#### 原文摘录 ####

NYOJ-325-zb的生日(典型搜索)

题目链接:
http://acm.nyist.net/JudgeOnline/problem.php?pid=325

这个题用搜索和01背包都可以做,但是01背包超时了( ▼-▼ )

1.
常规搜索(时间有点长):

#include <iostream>
#include <cstring>
#include <cmath>
#include <cstdio>
using namespace std;
int minn,sum;
int a[100];
void dfs(int m,int i,int cur)
{
    if(i<m)
    {
        int tmp=sum-cur*2;  //tmp的绝对值表示差值;
        if(tmp<0)tmp=-tmp;
        if(tmp<minn)minn=tmp;
        dfs(m,i+1,cur+a[i+1]);
        dfs(m,i+1,cur);
    }
    return ;
}
int main()
{
    int m;
    while(scanf("%d",&m)!=EOF)
    {
        sum=0;
        memset(a,0,sizeof(a));
        for(int i=0;i<m;i++)
        {
            scanf("%d",&a[i]);
            sum+=a[i];
        }
        minn=sum;
        dfs(m,0,a[0]);
        printf("%d\n",minn);
    }
    return 0;
}        

2.
高效搜索:

#include<iostream>
#include<cstring>
#include<cstdio> 
using namespace std;
#define max(a,b) a>b?a:b

int V, ans, n, w[21], sum[21];

void dfs(int i,int cnt)  
{  
    if(i == 0)  
    {  
        ans = max(ans,cnt);
        return ;  
    } 

    if(ans == V || cnt+sum[i] <= ans)       
        return ;

    if(cnt+w[i] <= V)  
        dfs(i-1,cnt+w[i]);//前一个放
    dfs(i-1,cnt);  //前一个不放
}

int main()  
{  
    while(scanf("%d",&n) != EOF)

#### 数据记录 ####

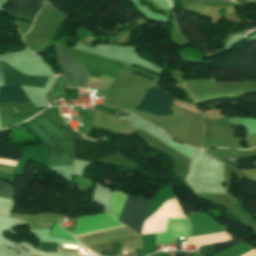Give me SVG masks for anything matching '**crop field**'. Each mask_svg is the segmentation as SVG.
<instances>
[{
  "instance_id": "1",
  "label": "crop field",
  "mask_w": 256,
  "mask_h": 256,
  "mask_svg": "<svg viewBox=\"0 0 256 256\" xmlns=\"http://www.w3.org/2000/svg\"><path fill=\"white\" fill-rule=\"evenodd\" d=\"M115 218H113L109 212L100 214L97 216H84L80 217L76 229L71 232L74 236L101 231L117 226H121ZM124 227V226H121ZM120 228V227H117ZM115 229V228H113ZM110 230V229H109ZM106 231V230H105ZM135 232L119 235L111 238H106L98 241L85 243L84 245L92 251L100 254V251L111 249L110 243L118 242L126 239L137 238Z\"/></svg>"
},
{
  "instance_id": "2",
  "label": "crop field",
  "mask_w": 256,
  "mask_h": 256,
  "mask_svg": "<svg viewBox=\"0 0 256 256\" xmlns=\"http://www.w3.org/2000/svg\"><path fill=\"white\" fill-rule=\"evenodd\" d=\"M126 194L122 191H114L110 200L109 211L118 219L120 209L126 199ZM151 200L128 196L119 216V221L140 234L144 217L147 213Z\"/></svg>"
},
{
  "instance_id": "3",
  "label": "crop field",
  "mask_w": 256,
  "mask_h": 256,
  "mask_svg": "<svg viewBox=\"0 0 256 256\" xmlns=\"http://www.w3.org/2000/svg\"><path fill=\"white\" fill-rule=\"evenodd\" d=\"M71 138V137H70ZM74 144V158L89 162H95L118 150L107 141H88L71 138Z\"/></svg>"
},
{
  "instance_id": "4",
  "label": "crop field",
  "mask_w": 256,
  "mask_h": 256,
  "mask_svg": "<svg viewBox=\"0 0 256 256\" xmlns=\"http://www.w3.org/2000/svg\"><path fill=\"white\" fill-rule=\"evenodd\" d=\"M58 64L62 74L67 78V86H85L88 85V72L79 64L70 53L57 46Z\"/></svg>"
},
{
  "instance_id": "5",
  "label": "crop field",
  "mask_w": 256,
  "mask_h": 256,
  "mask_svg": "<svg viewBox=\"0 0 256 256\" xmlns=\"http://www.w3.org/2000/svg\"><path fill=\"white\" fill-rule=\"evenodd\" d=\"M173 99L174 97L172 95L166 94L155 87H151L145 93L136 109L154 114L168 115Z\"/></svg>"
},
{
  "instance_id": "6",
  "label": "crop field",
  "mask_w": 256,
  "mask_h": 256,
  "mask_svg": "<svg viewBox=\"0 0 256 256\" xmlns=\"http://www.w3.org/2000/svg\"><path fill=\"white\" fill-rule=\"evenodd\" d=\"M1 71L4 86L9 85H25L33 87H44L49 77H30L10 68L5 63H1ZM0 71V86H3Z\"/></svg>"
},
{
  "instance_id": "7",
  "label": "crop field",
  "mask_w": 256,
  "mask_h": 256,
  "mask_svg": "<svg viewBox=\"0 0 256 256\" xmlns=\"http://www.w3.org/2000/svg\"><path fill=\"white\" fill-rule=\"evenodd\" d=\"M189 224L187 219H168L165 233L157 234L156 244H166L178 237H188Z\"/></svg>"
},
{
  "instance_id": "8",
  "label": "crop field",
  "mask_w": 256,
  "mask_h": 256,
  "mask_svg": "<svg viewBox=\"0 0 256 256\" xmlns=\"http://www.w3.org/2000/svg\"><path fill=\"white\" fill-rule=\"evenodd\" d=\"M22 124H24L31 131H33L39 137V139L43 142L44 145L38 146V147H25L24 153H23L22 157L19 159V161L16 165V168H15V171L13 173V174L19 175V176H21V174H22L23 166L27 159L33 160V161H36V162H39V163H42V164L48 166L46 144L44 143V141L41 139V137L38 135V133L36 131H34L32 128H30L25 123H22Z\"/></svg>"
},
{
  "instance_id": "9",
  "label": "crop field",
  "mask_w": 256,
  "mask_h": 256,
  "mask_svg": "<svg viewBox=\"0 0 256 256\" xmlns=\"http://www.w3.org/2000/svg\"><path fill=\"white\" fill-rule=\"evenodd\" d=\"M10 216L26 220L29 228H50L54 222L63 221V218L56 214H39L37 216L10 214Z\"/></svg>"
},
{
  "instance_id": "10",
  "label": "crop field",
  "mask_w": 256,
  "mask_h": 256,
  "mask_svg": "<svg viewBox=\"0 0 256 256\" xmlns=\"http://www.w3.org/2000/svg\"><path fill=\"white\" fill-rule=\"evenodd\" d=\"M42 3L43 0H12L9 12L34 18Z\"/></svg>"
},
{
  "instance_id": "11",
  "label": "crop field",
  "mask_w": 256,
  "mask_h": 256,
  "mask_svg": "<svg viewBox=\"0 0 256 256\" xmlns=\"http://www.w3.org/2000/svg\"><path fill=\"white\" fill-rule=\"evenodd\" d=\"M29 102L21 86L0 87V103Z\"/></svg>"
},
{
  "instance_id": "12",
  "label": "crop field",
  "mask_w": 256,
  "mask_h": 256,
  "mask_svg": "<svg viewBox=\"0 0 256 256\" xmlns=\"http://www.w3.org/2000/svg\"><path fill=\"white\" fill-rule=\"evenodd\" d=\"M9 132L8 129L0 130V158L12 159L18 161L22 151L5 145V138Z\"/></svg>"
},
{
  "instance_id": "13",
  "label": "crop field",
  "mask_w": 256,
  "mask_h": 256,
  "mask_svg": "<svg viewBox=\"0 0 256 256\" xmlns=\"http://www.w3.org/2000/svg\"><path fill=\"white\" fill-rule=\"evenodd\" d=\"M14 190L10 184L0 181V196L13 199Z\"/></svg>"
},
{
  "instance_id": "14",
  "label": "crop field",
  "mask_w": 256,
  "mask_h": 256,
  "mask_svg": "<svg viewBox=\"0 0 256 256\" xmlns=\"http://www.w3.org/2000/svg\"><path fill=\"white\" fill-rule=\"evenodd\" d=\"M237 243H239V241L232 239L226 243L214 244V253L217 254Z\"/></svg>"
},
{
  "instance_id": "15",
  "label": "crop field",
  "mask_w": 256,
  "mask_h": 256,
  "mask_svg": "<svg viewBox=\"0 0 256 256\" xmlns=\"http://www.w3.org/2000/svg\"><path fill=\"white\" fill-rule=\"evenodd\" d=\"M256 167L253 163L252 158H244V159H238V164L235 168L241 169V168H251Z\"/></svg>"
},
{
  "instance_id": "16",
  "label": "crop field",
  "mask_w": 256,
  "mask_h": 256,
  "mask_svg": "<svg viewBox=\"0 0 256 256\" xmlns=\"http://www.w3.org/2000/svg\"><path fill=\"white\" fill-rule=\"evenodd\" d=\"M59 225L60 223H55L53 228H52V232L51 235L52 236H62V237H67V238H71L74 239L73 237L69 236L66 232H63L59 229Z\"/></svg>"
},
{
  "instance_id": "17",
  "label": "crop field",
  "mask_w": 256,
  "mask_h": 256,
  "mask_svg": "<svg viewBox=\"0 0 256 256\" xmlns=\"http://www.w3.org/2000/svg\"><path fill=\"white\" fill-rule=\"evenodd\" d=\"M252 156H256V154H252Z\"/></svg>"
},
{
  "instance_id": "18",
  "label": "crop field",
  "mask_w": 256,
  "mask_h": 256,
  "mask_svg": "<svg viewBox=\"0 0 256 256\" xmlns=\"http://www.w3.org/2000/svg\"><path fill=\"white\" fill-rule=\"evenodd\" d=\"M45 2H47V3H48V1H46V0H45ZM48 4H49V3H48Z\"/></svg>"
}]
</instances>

####

任务要求
根据原文摘录,用01背包做这道题时出现了什么问题?

参考解答
01背包超时了。